Этими сведениями располагал я и потому, конечно, незамедлительно поделился с Дживсом.
— С ним все благополучно. После воодушевляющей встречи с Бринкли он пошел в мой гараж за бензином. Он говорил, что бензином тоже можно оттереть лицо, не хуже масла, — это правда?
— Да, сэр.
— Тогда, думаю, он сейчас катит в столицу, а может, уже и прикатил.
— Я тотчас же извещу ее светлость, сэр. Полагаю, это сообщение в значительной степени умерит ее беспокойство.
— Вы в самом деле думаете, что она все еще любит его и желает совершить amende honorable?
— Или протянуть пальмовую ветвь? Да, сэр. Во всяком случае, ее поведение дает все основания сделать такой вывод. У меня сложилось впечатление, что старая любовь вспыхнула с прежней силой.

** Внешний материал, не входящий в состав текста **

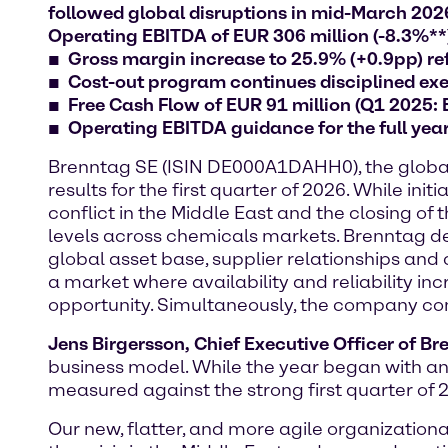
followed global disruptions in mid-March 2026:
Operating EBITDA of EUR 306 million (-8.3%**
Gross margin increase to 25.9% (+0.9pp) ref
Cost-out program continues disciplined exec
Free Cash Flow of EUR 91 million (Q1 2025:
Operating EBITDA guidance for the full yea
Brenntag SE (ISIN DE000A1DAHH0), the global m
results for the first quarter of 2026. While 
conflict in the Middle East and the closing of
levels across chemicals markets. Brenntag dem
global asset base, supplier relationships and 
a market where availability and reliability in
opportunity. Simultaneously, the company conti
Jens Birgersson, Chief Executive Officer of B
business model. While the year began with an
measured against the strong first quarter of 
Our new, flatter, and more agile organizatio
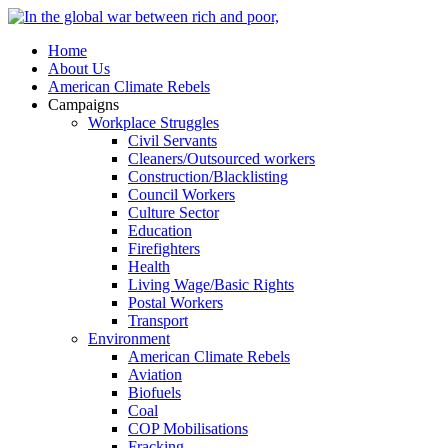
Home
About Us
American Climate Rebels
Campaigns
Workplace Struggles
Civil Servants
Cleaners/Outsourced workers
Construction/Blacklisting
Council Workers
Culture Sector
Education
Firefighters
Health
Living Wage/Basic Rights
Postal Workers
Transport
Environment
American Climate Rebels
Aviation
Biofuels
Coal
COP Mobilisations
Fracking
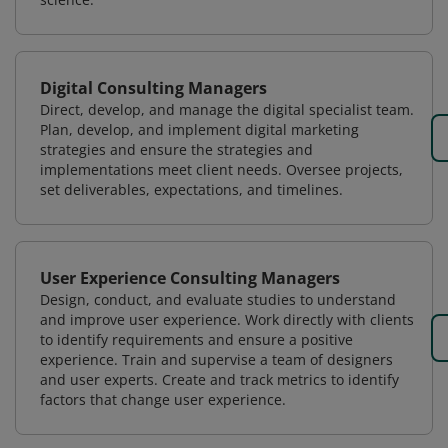
Digital Consulting Managers
Direct, develop, and manage the digital specialist team.
Plan, develop, and implement digital marketing
strategies and ensure the strategies and
implementations meet client needs. Oversee projects,
set deliverables, expectations, and timelines.
User Experience Consulting Managers
Design, conduct, and evaluate studies to understand
and improve user experience. Work directly with clients
to identify requirements and ensure a positive
experience. Train and supervise a team of designers
and user experts. Create and track metrics to identify
factors that change user experience.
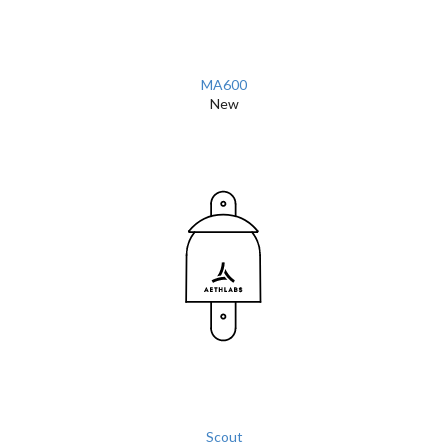
MA600
New
Scout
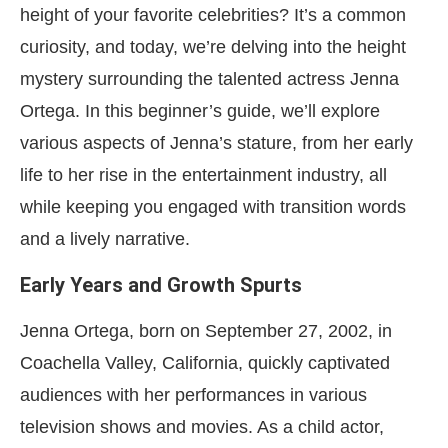
height of your favorite celebrities? It’s a common
curiosity, and today, we’re delving into the height
mystery surrounding the talented actress Jenna
Ortega. In this beginner’s guide, we’ll explore
various aspects of Jenna’s stature, from her early
life to her rise in the entertainment industry, all
while keeping you engaged with transition words
and a lively narrative.
Early Years and Growth Spurts
Jenna Ortega, born on September 27, 2002, in
Coachella Valley, California, quickly captivated
audiences with her performances in various
television shows and movies. As a child actor,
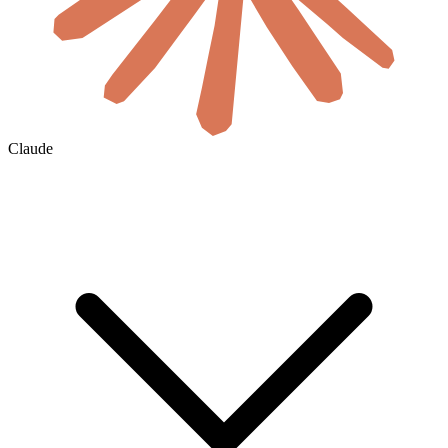
Claude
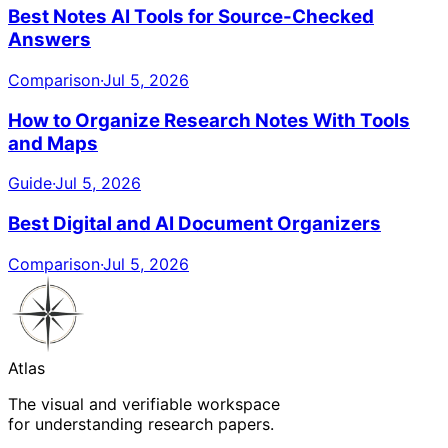
Best Notes AI Tools for Source-Checked
Answers
Comparison
·
Jul 5, 2026
How to Organize Research Notes With Tools
and Maps
Guide
·
Jul 5, 2026
Best Digital and AI Document Organizers
Comparison
·
Jul 5, 2026
Atlas
The visual and verifiable workspace
for understanding research papers.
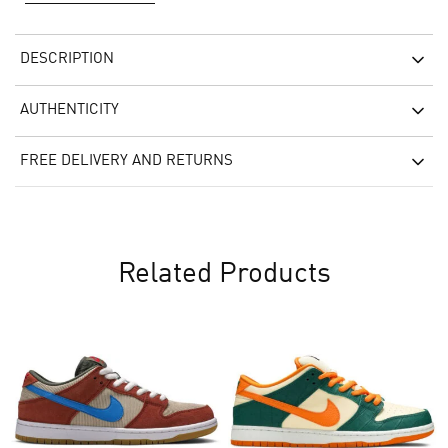
DESCRIPTION
AUTHENTICITY
FREE DELIVERY AND RETURNS
Related Products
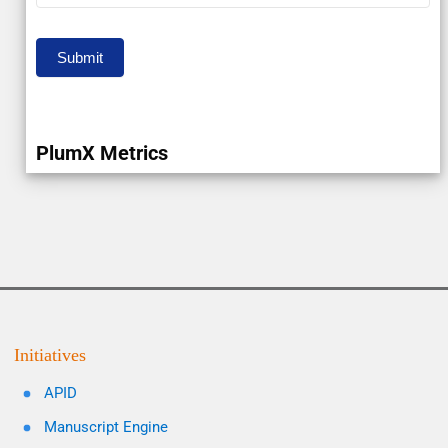
Submit
PlumX Metrics
Initiatives
APID
Manuscript Engine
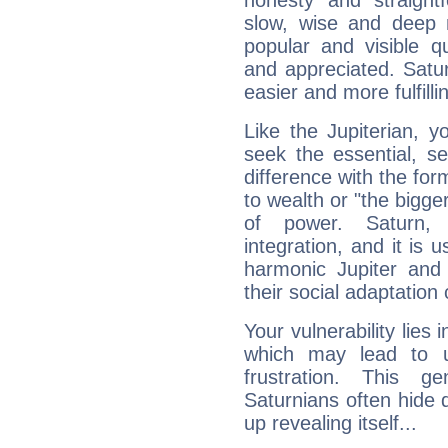
honesty and straightf
slow, wise and deep 
popular and visible q
and appreciated. Saturn
easier and more fulfilli
Like the Jupiterian, 
seek the essential, se
difference with the form
to wealth or "the bigge
of power. Saturn, l
integration, and it is 
harmonic Jupiter and
their social adaptation 
Your vulnerability lies
which may lead to u
frustration. This g
Saturnians often hide
up revealing itself...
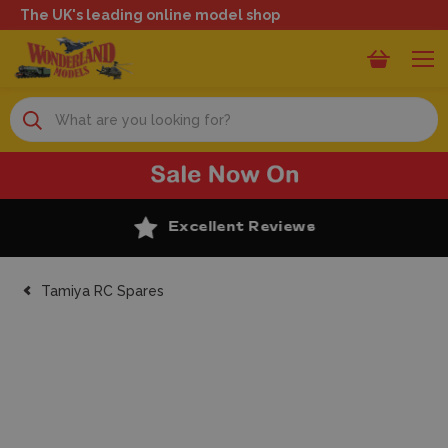
The UK's leading online model shop
Search
Excellent Reviews
Tamiya RC Spares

— Я очень рад, — искренне сказал я. — Должен вам признаться, Дживс, что после нашего с вами последнего разговора я совершенно переменил свое мнение о вышеупомянутом Глоссопе. В бессонные ночные часы между нами возникли узы, которые можно бы, пожалуй, назвать доброй дружбой. Мы обнаружили друг у друга массу скрытых достоинств и расстались, осыпая друг друга приглашениями на ленч.